[Extract to read — start]

The following demographic statistics are from the CIA World Factbook, unless otherwise indicated.

===Population age===
 0-14 years: 19.99% (male 3,034; female 2,888)
 15-64 years: 62.62% (male 9,357; female 9,197)
 65 years and over: 17.39% (male 2,523; female 2,630) (2023 est.)

===Sex ratio===
 At birth: 1.05 males/female
 0-14 years: 1.05 males/female
 15-64 years: 1.02 males/female
 65 years and over: 0.96 males/female
 total population: 1.01 males/female (2023 est.)

The median age is:
 total: 36.6 years
 male: 36 years
 female: 37.2 years (2023 est.)

===Life expectancy at birth===
 total population: 80.7 years
 male: 77.8 years
 female: 83.6 years (2023 est.)

===Fertility===
1.9 children born/woman (2023 est.)

===Infant mortality===
 total: 6.9 deaths/1,000 live births
 male: 5.3 deaths/1,000 live births
 female: 6.1 deaths/1,000 live births (2023 est.)

===Nationality===
 noun: Gibraltarian(s)
 adjective: Gibraltar

===Religions===

| Roman Catholic | 72.1% |
| Church of England | 7.7% |
| Other Christian | 3.8% |
| Muslim | 3.6% |
| Jewish | 2.4% |
| Hindu | 2.0% |
| other or unspecified | 1.3% |
| none | 7.1% |

(2012 census)

[Extract to read — finish]

[Tasks to perform]:
[1] Could you extract the stretch of the Gibraltar demographics text from "adjective: Gibraltar" through "(2012 census)"?
[2] Can you extend the Gibraltar demographics text from where it stops?

[Provided material — start]

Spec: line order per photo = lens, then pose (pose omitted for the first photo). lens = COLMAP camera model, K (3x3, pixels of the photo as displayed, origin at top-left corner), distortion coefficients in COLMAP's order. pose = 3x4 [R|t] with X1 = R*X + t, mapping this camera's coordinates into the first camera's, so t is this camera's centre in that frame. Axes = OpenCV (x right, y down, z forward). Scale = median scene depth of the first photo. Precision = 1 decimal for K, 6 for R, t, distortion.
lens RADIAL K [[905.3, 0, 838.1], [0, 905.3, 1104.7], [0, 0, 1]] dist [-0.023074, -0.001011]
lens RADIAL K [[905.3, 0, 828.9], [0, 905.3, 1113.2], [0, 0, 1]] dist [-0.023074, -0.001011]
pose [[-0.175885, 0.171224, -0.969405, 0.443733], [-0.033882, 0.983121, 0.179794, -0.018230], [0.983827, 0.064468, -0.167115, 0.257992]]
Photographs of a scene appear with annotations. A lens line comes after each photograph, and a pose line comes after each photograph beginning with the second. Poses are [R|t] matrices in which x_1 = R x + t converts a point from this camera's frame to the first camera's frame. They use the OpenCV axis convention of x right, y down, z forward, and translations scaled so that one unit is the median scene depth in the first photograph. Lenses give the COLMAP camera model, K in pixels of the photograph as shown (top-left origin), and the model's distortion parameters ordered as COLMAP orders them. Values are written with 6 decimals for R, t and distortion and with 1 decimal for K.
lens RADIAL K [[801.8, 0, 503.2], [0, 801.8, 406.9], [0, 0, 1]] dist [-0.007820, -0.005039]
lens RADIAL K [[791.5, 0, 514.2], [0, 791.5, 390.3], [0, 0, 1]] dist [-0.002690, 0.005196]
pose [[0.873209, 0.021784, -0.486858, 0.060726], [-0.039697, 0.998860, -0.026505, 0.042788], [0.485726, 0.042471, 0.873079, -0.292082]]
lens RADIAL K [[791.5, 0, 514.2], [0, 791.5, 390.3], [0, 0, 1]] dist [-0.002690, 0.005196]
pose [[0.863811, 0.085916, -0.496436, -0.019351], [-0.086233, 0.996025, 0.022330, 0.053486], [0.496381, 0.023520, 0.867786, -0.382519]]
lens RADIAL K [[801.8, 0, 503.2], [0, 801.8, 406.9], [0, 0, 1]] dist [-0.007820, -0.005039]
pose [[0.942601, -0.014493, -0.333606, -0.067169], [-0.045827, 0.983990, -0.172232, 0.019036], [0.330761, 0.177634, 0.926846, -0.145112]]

[Provided material — finish]

[Exercise responses]:
[1]
adjective: Gibraltar

===Religions===

| Roman Catholic | 72.1% |
| Church of England | 7.7% |
| Other Christian | 3.8% |
| Muslim | 3.6% |
| Jewish | 2.4% |
| Hindu | 2.0% |
| other or unspecified | 1.3% |
| none | 7.1% |

(2012 census)

[2]
===Languages===
English (used in schools and for official purposes), Spanish. Most Gibraltarians converse in Llanito, an Andalusian Spanish based vernacular. It consists of an eclectic mix of Andalusian Spanish and British English as well as languages such as Maltese, Portuguese, Italian of the Genoese variety and Haketia. Among more educated Gibraltarians, it also typically involves code-switching to English. Arabic is spoken by the Moroccan community, just like Hindi and Sindhi is spoken by the Indian community of Gibraltar. Maltese is still spoken by some families of Maltese descent.